Nice work and thanks for sharing it.

cyberscribe said...

As a user champion, I must disagree (in principle, at least) with the idea of *helpful* documentation being a cost centre.

Yes, innate usability in products should always pre-empt the need for documentation but then not everyone has the same level of intuition, experience of use (with similar devices), or sufficient drive/patience to master new gadgetry.

Do product pushers really *want* to make their wares inaccessible to anyone who doesn't meet their intelligence quotient? I doubt it. That's where user support material becomes a tool for generating profit: Good documentation makes it easy to use a well-made product. Fantastic documentation makes it easy to use any product.

The faster a consumer reaches the profound pleasure of accomplishment that comes with getting the most out of a product (recalling the entire loaf of bread voraciously consumed the day our family bought its first electric toaster, or discovering that DVDs let you flip from scene to scene with a couple of clicks), the sooner they forget what life was like without your product and begin to publicly extoll its virtues.
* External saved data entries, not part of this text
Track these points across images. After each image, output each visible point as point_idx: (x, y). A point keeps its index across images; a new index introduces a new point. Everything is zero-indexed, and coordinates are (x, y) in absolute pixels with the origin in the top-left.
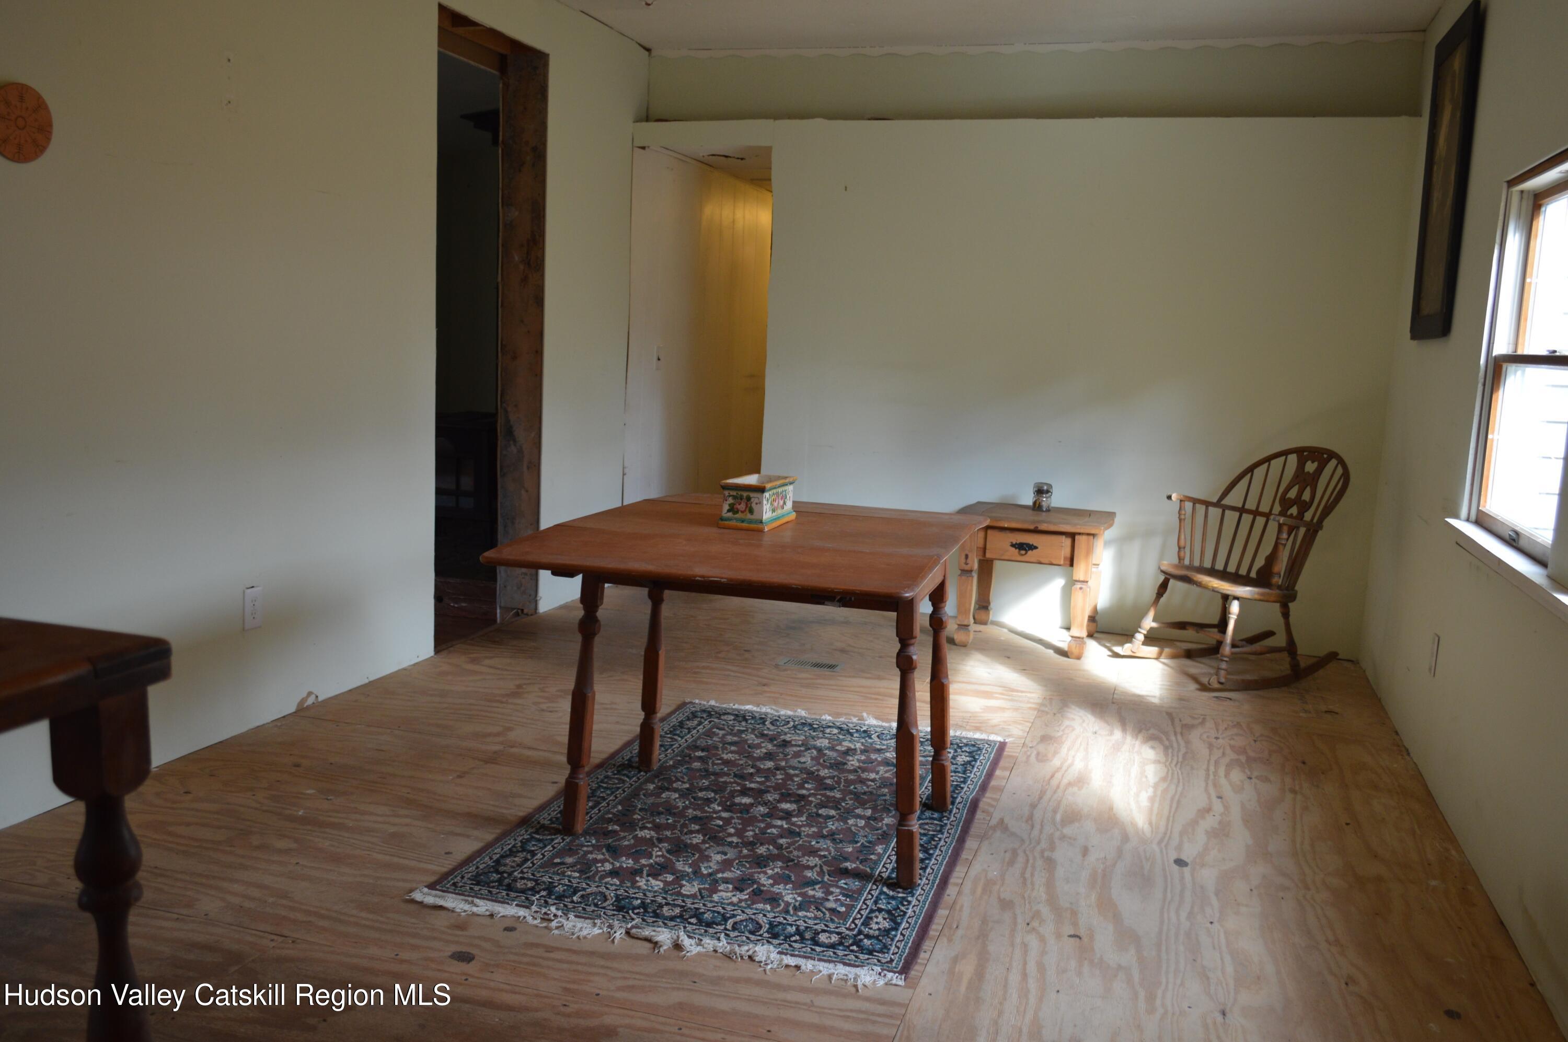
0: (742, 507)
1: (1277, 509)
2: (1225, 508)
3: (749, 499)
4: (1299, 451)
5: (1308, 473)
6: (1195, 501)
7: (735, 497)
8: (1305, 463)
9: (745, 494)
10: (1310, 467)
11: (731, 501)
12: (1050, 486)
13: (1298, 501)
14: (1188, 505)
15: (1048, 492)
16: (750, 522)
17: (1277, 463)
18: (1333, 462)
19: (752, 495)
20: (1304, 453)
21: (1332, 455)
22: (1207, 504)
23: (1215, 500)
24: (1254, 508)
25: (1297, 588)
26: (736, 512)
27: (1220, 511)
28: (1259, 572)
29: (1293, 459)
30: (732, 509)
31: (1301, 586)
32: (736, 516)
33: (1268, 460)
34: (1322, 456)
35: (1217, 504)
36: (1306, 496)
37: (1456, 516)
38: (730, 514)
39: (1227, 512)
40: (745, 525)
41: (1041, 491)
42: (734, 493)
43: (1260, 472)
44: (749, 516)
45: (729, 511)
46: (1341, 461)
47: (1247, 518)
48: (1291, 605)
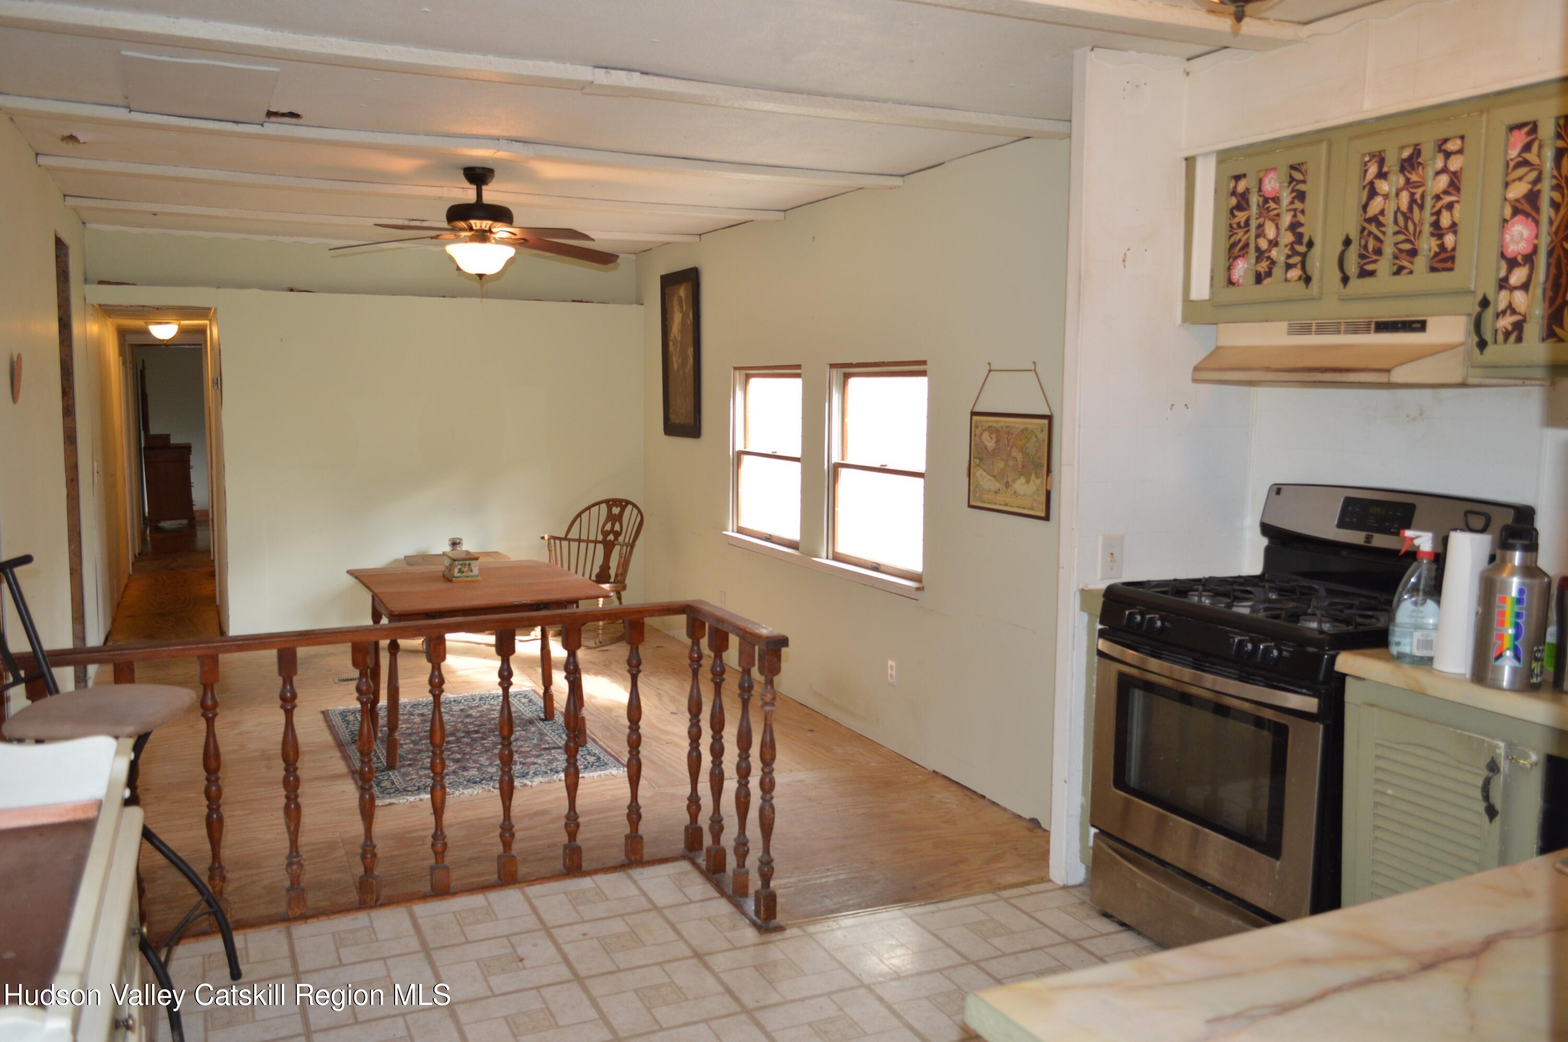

Cheers. www.cyberscribe.ca

Mantra35 said...

This link makes my point more clear.
http://www.humanfactors.com/downloads/jun09.asp#research

Anindita said...

Cyberscribe, I generally agree with your views. However, for documentation to be seen as a revenue centre or a profit centre, it would have to show (as a revenue centre) sales that are directly linked to documentation or (as a prodit centre) profits (either as decreased costs or as increased sales) that can be attributed to documentation. The only problem there is - how to? Everyone (including the buyer) will agree that good documentation makes a difference (your example of the newly-bought oven comes to mind - together with the aroma of freshly-baked loaves) but no one reads a help doc before buying a product - only after - so, it'd be difficult to link docs with increased sales. We could link our docs to decreased costs - by contending that decreased calls to support centres are a result of our excellent doc - but again, how do we establish that the drop in support calls is directly attributable to good documentation?

Thoughts?

Anonymous said...

Documentation probably doesn't improve immediate profits, but improves long term profits because it increases the chances a customer will come back for more.

Marc Achtelig said...

I strongly agree with the previous comment. It is a long-term investment, not a short-term one. So good documentation is an excellent investment for a company that plans to sell its products under the same brand for a long time. It might be a poorer investment for a company that plans to drop a brand after a short time and is looking for optimizing short-term profit.